Cover for YEZIERSKA: Salome of the Tenements. Click for larger image

Salome of the Tenements

The story of a young, aspiring Jewish woman from the ghetto who will do anything to get her man in this case an upper-class WASP. When she discovers he is not really what she wanted, she will do anything to get away. Based on the real-life story of the Jewish immigrant activist Rose Pastor's fairytale romance with the millionaire socialist Graham Stokes, the novel also reflects Yezierska's own doomed romance with the famous educator John Dewey. Passionate and engagingly sardonic, it criticizes the concept of the American "Melting Pot" in the language of the Lower East Side and exposes the hypocrisy of the "good works" of the privileged class and their so-called dedication to the poor. Gay Wilentz's introduction discusses Anzia Yezierska's life and work.
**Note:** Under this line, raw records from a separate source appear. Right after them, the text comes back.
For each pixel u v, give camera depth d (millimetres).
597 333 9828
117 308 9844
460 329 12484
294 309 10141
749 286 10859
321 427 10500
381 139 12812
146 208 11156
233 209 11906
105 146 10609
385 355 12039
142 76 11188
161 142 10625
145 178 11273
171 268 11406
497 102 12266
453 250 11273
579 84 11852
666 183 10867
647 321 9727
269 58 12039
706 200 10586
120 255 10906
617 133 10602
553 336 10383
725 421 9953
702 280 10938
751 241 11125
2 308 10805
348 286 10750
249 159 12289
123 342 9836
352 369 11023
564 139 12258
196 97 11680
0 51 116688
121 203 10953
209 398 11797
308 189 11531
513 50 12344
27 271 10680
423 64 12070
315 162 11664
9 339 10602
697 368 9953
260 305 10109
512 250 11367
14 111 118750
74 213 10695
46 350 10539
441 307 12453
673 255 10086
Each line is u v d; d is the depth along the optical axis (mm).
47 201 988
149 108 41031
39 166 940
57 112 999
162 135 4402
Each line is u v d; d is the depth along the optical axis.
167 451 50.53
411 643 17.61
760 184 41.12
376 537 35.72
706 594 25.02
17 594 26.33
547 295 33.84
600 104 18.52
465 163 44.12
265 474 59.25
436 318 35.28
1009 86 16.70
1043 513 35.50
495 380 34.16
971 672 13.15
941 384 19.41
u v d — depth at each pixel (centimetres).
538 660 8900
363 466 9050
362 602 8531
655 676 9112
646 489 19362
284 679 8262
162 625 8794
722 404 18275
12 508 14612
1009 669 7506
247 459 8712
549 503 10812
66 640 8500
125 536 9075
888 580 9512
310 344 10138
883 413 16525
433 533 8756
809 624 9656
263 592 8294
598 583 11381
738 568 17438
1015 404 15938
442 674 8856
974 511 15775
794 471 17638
Originally published in 1923.

"One hesitates a long while before applying the word 'genius' to a new author, but it seems to me that there can be no more doubt of the genius of Anzia Yezierska. Salome is one of the most romantic heroines in fiction and her story is one of the few in the yearly deluge of novels that one can never forget."--New York Herald

"Salome of the Tenements is shot through with genius."--New York Tribune

Anzia Yezierska was a sweatshop worker and laundress before becoming a successful novelist. Two of her seven works of fiction, including Salome of the Tenements, were made into motion pictures. Gay Wilentz, an associate professor of English at East Carolina University, is the author of Binding Cultures: Black Women Writers in Africa and the Diaspora.